Dealerships and associations are working to get bottled water to the areas that need it most. According to Grace, Culligan of Houston was spared from the floods, and was able to begin packaging and shipping bottled water immediately after the storm. Many other local water dealerships experienced greater levels of damage, but Grace estimated most would be up and running again by mid-September.

Dealerships in other areas of the state also have answered the call to provide bottled water. Bob Boerner, president of Culligan Southwest Inc., based in San Antonio, said his dealership has been sending small-pack water to the affected region with the help of grocery chain H.E.B. “[H.E.B. has] been very good about donating their trucks lines and stuff, so we’ve been taking two pallets a day over to their warehouse on the east side, and then they take it where they’re most needed,” Boerner said. “I was hearing from someone [who] was driving back from the Houston area toward San Antonio that they had a Texas state trooper escort of the H.E.B. convoy headed over toward the Houston area the other day, so that’s a good thing too.” The dealership is working on producing “one-way” 4-gal bottles of water that can be sent to hurricane victims to use and recycle.

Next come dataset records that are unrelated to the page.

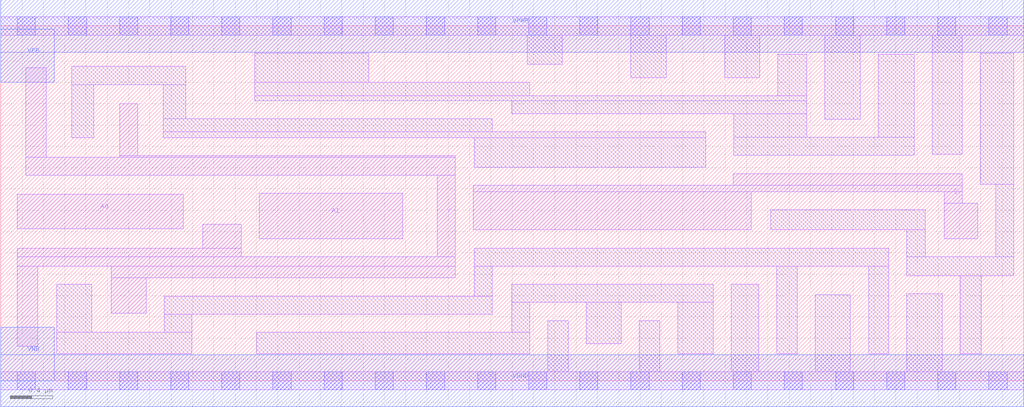
<source format=lef>
# Copyright 2020 The SkyWater PDK Authors
#
# Licensed under the Apache License, Version 2.0 (the "License");
# you may not use this file except in compliance with the License.
# You may obtain a copy of the License at
#
#     https://www.apache.org/licenses/LICENSE-2.0
#
# Unless required by applicable law or agreed to in writing, software
# distributed under the License is distributed on an "AS IS" BASIS,
# WITHOUT WARRANTIES OR CONDITIONS OF ANY KIND, either express or implied.
# See the License for the specific language governing permissions and
# limitations under the License.
#
# SPDX-License-Identifier: Apache-2.0

VERSION 5.5 ;
NAMESCASESENSITIVE ON ;
BUSBITCHARS "[]" ;
DIVIDERCHAR "/" ;
MACRO sky130_fd_sc_lp__mux2i_4
  CLASS CORE ;
  SOURCE USER ;
  ORIGIN  0.000000  0.000000 ;
  SIZE  9.600000 BY  3.330000 ;
  SYMMETRY X Y R90 ;
  SITE unit ;
  PIN A0
    ANTENNAGATEAREA  1.260000 ;
    DIRECTION INPUT ;
    USE SIGNAL ;
    PORT
      LAYER li1 ;
        RECT 0.155000 1.425000 1.715000 1.750000 ;
    END
  END A0
  PIN A1
    ANTENNAGATEAREA  1.260000 ;
    DIRECTION INPUT ;
    USE SIGNAL ;
    PORT
      LAYER li1 ;
        RECT 2.425000 1.335000 3.775000 1.760000 ;
    END
  END A1
  PIN S
    ANTENNAGATEAREA  1.575000 ;
    DIRECTION INPUT ;
    USE SIGNAL ;
    PORT
      LAYER li1 ;
        RECT 4.435000 1.415000 7.045000 1.775000 ;
        RECT 4.435000 1.775000 9.025000 1.835000 ;
        RECT 6.875000 1.835000 9.025000 1.945000 ;
        RECT 8.855000 1.335000 9.170000 1.665000 ;
        RECT 8.855000 1.665000 9.025000 1.775000 ;
    END
  END S
  PIN Y
    ANTENNADIFFAREA  2.961000 ;
    DIRECTION OUTPUT ;
    USE SIGNAL ;
    PORT
      LAYER li1 ;
        RECT 0.155000 0.325000 0.345000 1.075000 ;
        RECT 0.155000 1.075000 4.265000 1.165000 ;
        RECT 0.155000 1.165000 2.255000 1.245000 ;
        RECT 0.235000 1.930000 4.265000 2.100000 ;
        RECT 0.235000 2.100000 0.425000 2.940000 ;
        RECT 1.035000 0.635000 1.365000 0.965000 ;
        RECT 1.035000 0.965000 4.265000 1.075000 ;
        RECT 1.115000 2.100000 4.265000 2.110000 ;
        RECT 1.115000 2.110000 1.285000 2.600000 ;
        RECT 1.895000 1.245000 2.255000 1.470000 ;
        RECT 4.095000 1.165000 4.265000 1.930000 ;
    END
  END Y
  PIN VGND
    DIRECTION INOUT ;
    USE GROUND ;
    PORT
      LAYER met1 ;
        RECT 0.000000 -0.245000 9.600000 0.245000 ;
    END
  END VGND
  PIN VNB
    DIRECTION INOUT ;
    USE GROUND ;
    PORT
    END
  END VNB
  PIN VPB
    DIRECTION INOUT ;
    USE POWER ;
    PORT
    END
  END VPB
  PIN VNB
    DIRECTION INOUT ;
    USE GROUND ;
    PORT
      LAYER met1 ;
        RECT 0.000000 0.000000 0.500000 0.500000 ;
    END
  END VNB
  PIN VPB
    DIRECTION INOUT ;
    USE POWER ;
    PORT
      LAYER met1 ;
        RECT 0.000000 2.800000 0.500000 3.300000 ;
    END
  END VPB
  PIN VPWR
    DIRECTION INOUT ;
    USE POWER ;
    PORT
      LAYER met1 ;
        RECT 0.000000 3.085000 9.600000 3.575000 ;
    END
  END VPWR
  OBS
    LAYER li1 ;
      RECT 0.000000 -0.085000 9.600000 0.085000 ;
      RECT 0.000000  3.245000 9.600000 3.415000 ;
      RECT 0.525000  0.255000 1.795000 0.455000 ;
      RECT 0.525000  0.455000 0.855000 0.905000 ;
      RECT 0.665000  2.280000 0.875000 2.780000 ;
      RECT 0.665000  2.780000 1.735000 2.950000 ;
      RECT 1.525000  2.280000 6.615000 2.335000 ;
      RECT 1.525000  2.335000 4.615000 2.460000 ;
      RECT 1.525000  2.460000 1.735000 2.780000 ;
      RECT 1.535000  0.455000 1.795000 0.625000 ;
      RECT 1.535000  0.625000 4.615000 0.795000 ;
      RECT 2.385000  2.630000 7.565000 2.675000 ;
      RECT 2.385000  2.675000 4.965000 2.800000 ;
      RECT 2.385000  2.800000 3.455000 3.075000 ;
      RECT 2.405000  0.255000 4.965000 0.455000 ;
      RECT 4.445000  0.795000 4.615000 1.075000 ;
      RECT 4.445000  1.075000 8.335000 1.245000 ;
      RECT 4.445000  2.005000 6.615000 2.280000 ;
      RECT 4.795000  0.455000 4.965000 0.735000 ;
      RECT 4.795000  0.735000 6.685000 0.905000 ;
      RECT 4.795000  2.505000 7.565000 2.630000 ;
      RECT 4.940000  2.970000 5.270000 3.245000 ;
      RECT 5.135000  0.085000 5.325000 0.565000 ;
      RECT 5.495000  0.345000 5.825000 0.735000 ;
      RECT 5.915000  2.845000 6.245000 3.245000 ;
      RECT 5.995000  0.085000 6.185000 0.565000 ;
      RECT 6.355000  0.255000 6.685000 0.735000 ;
      RECT 6.795000  2.845000 7.125000 3.245000 ;
      RECT 6.855000  0.085000 7.115000 0.905000 ;
      RECT 6.880000  2.115000 8.575000 2.285000 ;
      RECT 6.880000  2.285000 7.565000 2.505000 ;
      RECT 7.225000  1.415000 8.675000 1.605000 ;
      RECT 7.285000  0.255000 7.475000 1.075000 ;
      RECT 7.295000  2.675000 7.565000 3.065000 ;
      RECT 7.645000  0.085000 7.975000 0.805000 ;
      RECT 7.735000  2.455000 8.065000 3.245000 ;
      RECT 8.145000  0.255000 8.335000 1.075000 ;
      RECT 8.235000  2.285000 8.575000 3.065000 ;
      RECT 8.505000  0.085000 8.835000 0.815000 ;
      RECT 8.505000  0.985000 9.510000 1.165000 ;
      RECT 8.505000  1.165000 8.675000 1.415000 ;
      RECT 8.745000  2.125000 9.025000 3.245000 ;
      RECT 9.005000  0.255000 9.205000 0.985000 ;
      RECT 9.195000  1.845000 9.510000 3.075000 ;
      RECT 9.340000  1.165000 9.510000 1.845000 ;
    LAYER mcon ;
      RECT 0.155000 -0.085000 0.325000 0.085000 ;
      RECT 0.155000  3.245000 0.325000 3.415000 ;
      RECT 0.635000 -0.085000 0.805000 0.085000 ;
      RECT 0.635000  3.245000 0.805000 3.415000 ;
      RECT 1.115000 -0.085000 1.285000 0.085000 ;
      RECT 1.115000  3.245000 1.285000 3.415000 ;
      RECT 1.595000 -0.085000 1.765000 0.085000 ;
      RECT 1.595000  3.245000 1.765000 3.415000 ;
      RECT 2.075000 -0.085000 2.245000 0.085000 ;
      RECT 2.075000  3.245000 2.245000 3.415000 ;
      RECT 2.555000 -0.085000 2.725000 0.085000 ;
      RECT 2.555000  3.245000 2.725000 3.415000 ;
      RECT 3.035000 -0.085000 3.205000 0.085000 ;
      RECT 3.035000  3.245000 3.205000 3.415000 ;
      RECT 3.515000 -0.085000 3.685000 0.085000 ;
      RECT 3.515000  3.245000 3.685000 3.415000 ;
      RECT 3.995000 -0.085000 4.165000 0.085000 ;
      RECT 3.995000  3.245000 4.165000 3.415000 ;
      RECT 4.475000 -0.085000 4.645000 0.085000 ;
      RECT 4.475000  3.245000 4.645000 3.415000 ;
      RECT 4.955000 -0.085000 5.125000 0.085000 ;
      RECT 4.955000  3.245000 5.125000 3.415000 ;
      RECT 5.435000 -0.085000 5.605000 0.085000 ;
      RECT 5.435000  3.245000 5.605000 3.415000 ;
      RECT 5.915000 -0.085000 6.085000 0.085000 ;
      RECT 5.915000  3.245000 6.085000 3.415000 ;
      RECT 6.395000 -0.085000 6.565000 0.085000 ;
      RECT 6.395000  3.245000 6.565000 3.415000 ;
      RECT 6.875000 -0.085000 7.045000 0.085000 ;
      RECT 6.875000  3.245000 7.045000 3.415000 ;
      RECT 7.355000 -0.085000 7.525000 0.085000 ;
      RECT 7.355000  3.245000 7.525000 3.415000 ;
      RECT 7.835000 -0.085000 8.005000 0.085000 ;
      RECT 7.835000  3.245000 8.005000 3.415000 ;
      RECT 8.315000 -0.085000 8.485000 0.085000 ;
      RECT 8.315000  3.245000 8.485000 3.415000 ;
      RECT 8.795000 -0.085000 8.965000 0.085000 ;
      RECT 8.795000  3.245000 8.965000 3.415000 ;
      RECT 9.275000 -0.085000 9.445000 0.085000 ;
      RECT 9.275000  3.245000 9.445000 3.415000 ;
  END
END sky130_fd_sc_lp__mux2i_4
END LIBRARY

</source>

Preparing for Natural Disasters

WQA initiated similar efforts to raise awareness of water quality concerns for those in the Hurricane Irma’s predicted path in Florida, including a member phone call and press releases on preparation for and recovery from the storm. 

Grace realized the value in these types of advanced notifications when she finally was able to return to her office after Hurricane Harvey. She provided the same information on boil water alerts and water contamination TWQA sent out to its members to the other tenants in her office. One woman told Grace that she and her elderly mother had been drinking the tap water “like crazy” since the storm—even though the boil water alert in their town had been lifted just that day. The woman and her mother had been without power and phones, so they were unaware of the alert. 

“Notifying the people now [who] have been affected is important,” Grace said, but “we need to make sure to stay in touch with the press [so] we make sure we can keep this information visible to people so they know they need to plan ahead ... They need to make sure they have [the boil order] information ready, handy, and just assume that it’s there until they hear otherwise.”